Et le plus souvent, sur le coup de 21 heures, quand les garçons sont endormis après un coucher épique et qu’il me faut encore te bercer de longues heures jusqu’à parvenir à t’apaiser, la panique me prend à la gorge :
« Mais pourquoi j’ai fait ça ? Je suis totalement folle et inconsciente. Je n’y arriverai jamais. Je suis dépassée ».
Car oui. Ta venue me chamboule, elle nous chamboule tous.
Elle met en danger l’équilibre que nous avions trouvé, le rythme que nous avions mis en place. Elle nous oblige à nous adapter, à trouver de nouvelles solutions, à accepter que les choses ne seront plus comme avant, plus aussi simples — dans un proche avenir du moins.
Dans les semaines qui viennent, il me faudra, le soir, faire travailler un enfant, en baigner deux autres, préparer un repas, gérer un dîner, lire une histoire, endormir trois garçons un brin excités… comme d’habitude ? Oui, mais avec un bébé dans les bras, qui pleure, tète, digère, et demande lui aussi mon attention. Tout comme avant… avec un petit quelque chose en plus qui met potentiellement en danger ma sérénité.

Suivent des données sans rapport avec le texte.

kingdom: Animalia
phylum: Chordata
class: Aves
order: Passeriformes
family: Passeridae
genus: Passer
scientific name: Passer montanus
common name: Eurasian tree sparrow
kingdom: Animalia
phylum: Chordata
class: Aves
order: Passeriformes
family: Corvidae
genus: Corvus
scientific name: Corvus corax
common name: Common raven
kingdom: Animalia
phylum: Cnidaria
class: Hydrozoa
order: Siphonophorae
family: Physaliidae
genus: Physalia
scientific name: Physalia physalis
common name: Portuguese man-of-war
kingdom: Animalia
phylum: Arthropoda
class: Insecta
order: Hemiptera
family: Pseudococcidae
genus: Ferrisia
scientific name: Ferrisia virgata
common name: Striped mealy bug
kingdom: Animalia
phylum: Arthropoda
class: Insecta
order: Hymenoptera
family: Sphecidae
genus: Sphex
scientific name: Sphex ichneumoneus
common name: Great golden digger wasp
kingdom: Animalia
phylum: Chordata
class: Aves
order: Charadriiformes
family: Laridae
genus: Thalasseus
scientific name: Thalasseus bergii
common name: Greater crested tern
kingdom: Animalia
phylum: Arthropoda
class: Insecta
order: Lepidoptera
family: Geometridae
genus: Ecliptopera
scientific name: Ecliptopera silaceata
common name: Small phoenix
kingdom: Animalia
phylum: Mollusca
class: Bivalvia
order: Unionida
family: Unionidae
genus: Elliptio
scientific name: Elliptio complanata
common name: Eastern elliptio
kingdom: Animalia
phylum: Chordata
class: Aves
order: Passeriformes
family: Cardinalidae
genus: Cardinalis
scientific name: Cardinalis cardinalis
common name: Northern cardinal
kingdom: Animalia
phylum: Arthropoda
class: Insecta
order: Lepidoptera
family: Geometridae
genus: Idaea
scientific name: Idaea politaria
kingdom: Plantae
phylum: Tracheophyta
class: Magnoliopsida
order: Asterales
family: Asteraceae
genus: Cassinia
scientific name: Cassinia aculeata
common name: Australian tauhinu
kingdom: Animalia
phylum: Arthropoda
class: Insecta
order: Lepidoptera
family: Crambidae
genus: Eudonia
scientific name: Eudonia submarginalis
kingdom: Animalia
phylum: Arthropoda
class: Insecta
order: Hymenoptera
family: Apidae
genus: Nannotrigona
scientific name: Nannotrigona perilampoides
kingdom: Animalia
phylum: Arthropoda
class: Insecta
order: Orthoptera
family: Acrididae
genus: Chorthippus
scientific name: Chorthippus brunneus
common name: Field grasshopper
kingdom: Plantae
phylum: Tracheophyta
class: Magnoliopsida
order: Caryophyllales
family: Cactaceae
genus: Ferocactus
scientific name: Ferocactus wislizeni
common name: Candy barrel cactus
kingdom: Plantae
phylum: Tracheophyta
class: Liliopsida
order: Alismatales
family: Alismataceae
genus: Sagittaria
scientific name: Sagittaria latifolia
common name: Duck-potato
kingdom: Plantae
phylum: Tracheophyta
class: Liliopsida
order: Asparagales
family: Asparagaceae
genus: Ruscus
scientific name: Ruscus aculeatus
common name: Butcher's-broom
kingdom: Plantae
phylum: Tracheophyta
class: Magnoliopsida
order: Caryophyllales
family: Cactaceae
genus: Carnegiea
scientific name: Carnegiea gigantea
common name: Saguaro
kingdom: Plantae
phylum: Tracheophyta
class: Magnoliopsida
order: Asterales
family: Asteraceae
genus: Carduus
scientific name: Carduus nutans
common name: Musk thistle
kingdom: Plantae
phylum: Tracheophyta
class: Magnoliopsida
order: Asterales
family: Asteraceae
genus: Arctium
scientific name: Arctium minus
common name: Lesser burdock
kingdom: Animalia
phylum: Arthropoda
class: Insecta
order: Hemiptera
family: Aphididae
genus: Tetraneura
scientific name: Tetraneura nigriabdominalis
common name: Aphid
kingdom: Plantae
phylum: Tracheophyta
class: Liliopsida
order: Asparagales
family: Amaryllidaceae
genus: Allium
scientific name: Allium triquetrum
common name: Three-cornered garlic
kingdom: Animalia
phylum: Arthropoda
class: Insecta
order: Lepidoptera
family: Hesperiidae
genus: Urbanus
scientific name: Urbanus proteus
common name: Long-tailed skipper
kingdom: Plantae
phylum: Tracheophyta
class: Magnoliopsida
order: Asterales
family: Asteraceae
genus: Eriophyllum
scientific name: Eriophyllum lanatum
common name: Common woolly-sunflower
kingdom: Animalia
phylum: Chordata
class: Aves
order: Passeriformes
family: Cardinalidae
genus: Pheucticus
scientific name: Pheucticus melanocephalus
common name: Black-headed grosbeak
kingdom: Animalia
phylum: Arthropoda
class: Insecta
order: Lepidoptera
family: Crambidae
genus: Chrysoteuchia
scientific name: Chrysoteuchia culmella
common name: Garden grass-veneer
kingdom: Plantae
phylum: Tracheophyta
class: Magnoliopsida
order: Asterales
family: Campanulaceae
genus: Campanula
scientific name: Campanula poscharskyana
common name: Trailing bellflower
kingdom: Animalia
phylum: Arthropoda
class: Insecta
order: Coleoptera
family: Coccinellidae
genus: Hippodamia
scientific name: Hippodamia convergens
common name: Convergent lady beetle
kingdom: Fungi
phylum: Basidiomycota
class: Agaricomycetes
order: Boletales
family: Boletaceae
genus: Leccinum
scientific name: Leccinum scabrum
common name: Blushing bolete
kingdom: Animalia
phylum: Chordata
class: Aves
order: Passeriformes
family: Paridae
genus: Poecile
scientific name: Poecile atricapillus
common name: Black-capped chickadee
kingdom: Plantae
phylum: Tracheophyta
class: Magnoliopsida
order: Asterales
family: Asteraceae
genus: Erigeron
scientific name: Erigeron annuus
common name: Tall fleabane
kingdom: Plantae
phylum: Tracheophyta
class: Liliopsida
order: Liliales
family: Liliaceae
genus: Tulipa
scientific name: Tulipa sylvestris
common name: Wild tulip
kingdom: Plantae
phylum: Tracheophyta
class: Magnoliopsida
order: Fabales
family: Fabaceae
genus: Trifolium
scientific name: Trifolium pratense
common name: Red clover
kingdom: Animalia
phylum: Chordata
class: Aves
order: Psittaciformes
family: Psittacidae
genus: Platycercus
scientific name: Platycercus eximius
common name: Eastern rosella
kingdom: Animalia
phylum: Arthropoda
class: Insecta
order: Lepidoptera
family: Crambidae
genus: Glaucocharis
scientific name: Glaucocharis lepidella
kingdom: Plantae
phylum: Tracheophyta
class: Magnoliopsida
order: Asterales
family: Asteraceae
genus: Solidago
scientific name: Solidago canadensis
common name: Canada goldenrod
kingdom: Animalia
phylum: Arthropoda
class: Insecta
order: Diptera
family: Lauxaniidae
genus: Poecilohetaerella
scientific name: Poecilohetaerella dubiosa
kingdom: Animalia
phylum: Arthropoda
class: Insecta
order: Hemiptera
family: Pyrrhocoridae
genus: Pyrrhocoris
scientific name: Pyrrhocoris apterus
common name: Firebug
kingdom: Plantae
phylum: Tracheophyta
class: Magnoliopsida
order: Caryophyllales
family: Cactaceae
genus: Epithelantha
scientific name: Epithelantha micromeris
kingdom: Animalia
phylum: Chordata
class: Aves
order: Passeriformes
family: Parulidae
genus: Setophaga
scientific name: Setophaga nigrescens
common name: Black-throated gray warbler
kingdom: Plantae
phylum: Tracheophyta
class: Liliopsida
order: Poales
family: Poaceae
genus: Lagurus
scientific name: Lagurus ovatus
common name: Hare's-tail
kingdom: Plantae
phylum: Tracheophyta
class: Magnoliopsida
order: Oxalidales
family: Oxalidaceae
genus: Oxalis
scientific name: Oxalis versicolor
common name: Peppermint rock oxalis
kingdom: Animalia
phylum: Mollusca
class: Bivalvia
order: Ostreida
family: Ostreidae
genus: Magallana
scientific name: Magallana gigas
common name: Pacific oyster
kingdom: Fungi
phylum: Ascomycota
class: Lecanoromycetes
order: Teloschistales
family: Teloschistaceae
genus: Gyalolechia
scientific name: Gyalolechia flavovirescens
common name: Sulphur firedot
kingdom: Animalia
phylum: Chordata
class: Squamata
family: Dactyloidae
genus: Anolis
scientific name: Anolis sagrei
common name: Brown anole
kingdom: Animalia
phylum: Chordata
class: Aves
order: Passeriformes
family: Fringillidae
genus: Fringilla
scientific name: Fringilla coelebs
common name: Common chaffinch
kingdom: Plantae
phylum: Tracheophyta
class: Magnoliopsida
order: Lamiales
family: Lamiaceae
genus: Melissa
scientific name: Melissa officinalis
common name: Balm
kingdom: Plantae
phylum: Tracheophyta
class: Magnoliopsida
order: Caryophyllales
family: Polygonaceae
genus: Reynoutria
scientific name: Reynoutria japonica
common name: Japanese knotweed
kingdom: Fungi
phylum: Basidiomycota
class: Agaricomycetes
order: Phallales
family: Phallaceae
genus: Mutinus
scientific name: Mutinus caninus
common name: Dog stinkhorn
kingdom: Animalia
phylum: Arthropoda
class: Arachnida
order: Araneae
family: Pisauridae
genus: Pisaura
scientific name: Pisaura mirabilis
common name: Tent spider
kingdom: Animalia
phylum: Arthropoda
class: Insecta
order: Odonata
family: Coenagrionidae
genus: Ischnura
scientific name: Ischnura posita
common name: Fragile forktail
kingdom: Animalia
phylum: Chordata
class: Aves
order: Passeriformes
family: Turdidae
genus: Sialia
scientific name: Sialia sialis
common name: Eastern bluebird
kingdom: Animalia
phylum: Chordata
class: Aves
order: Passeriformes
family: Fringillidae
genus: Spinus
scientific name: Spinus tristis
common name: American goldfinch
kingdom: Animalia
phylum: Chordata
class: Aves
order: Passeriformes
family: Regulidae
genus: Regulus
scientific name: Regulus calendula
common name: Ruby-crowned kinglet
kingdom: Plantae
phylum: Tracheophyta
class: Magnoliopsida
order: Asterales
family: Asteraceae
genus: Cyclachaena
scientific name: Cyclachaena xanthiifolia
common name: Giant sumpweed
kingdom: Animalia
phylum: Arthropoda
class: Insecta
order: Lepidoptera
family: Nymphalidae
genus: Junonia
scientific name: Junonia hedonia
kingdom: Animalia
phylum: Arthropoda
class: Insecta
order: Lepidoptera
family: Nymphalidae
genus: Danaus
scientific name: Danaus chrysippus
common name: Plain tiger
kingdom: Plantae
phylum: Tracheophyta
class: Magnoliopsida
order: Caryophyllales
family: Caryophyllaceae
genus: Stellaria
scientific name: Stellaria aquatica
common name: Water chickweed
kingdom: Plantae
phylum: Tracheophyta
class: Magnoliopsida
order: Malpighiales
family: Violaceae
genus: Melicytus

Et pourtant, une fois la nuit passée, le soleil du matin aidant, je parviens à voir les choses de façon plus lucide.
Cette angoisse, je réalise que je l’ai ressentie après la naissance de chacun de mes enfants. À chaque fois, j’ai été prise de cette peur de ne pas être à la hauteur. J’ai été assaillie de doutes en pensant à l’avenir avec ce petit bébé en plus. J’ai versé quelques larmes au-dessus de son doux visage, fatiguée, découragée par ses pleurs. Je me suis sentie vidée de mes ressources, incapable de donner plus, dépassée par les exigences nouvelles qu’accompagnent une naissance.
Et pourtant… Je m’en suis toujours sortie.
J’ai su nourrir, endormir, soigner, soulager et apaiser mon bébé. J’ai su occuper, surveiller, aimer son ou ses aînés. Avec le temps j’ai su trouver un nouveau rythme qui corresponde à chacun et instaurer un nouvel équilibre personnel, familial, conjugal. J’ai réussi. J’ai gravi la montagne, pas d’un seul coup, mais petit à petit, presque sans m’en rendre compte.
Alors oui. Ma toute belle, tu débarques dans ma vie et cela me bouscule. Mais aujourd’hui je choisis la patience et la douceur envers moi-même pour surmonter ces premiers mois qui me font peur. Je décide de croire en moi, malgré les faiblesses qui sont les miennes. J’accepte que cette angoisse m’accompagne, tout en apprenant à faire confiance à la vie.
Et je me souviens de cette phrase que l’on m’avait dite quand j’attendais ton frère aîné :
« Un bébé, ça vient toujours au monde avec un petit panier rempli de cadeaux et de surprises ».
J’ai hâte, ma jolie princesse, de déballer ces cadeaux et ces surprises que tu as préparés pour embellir notre vie.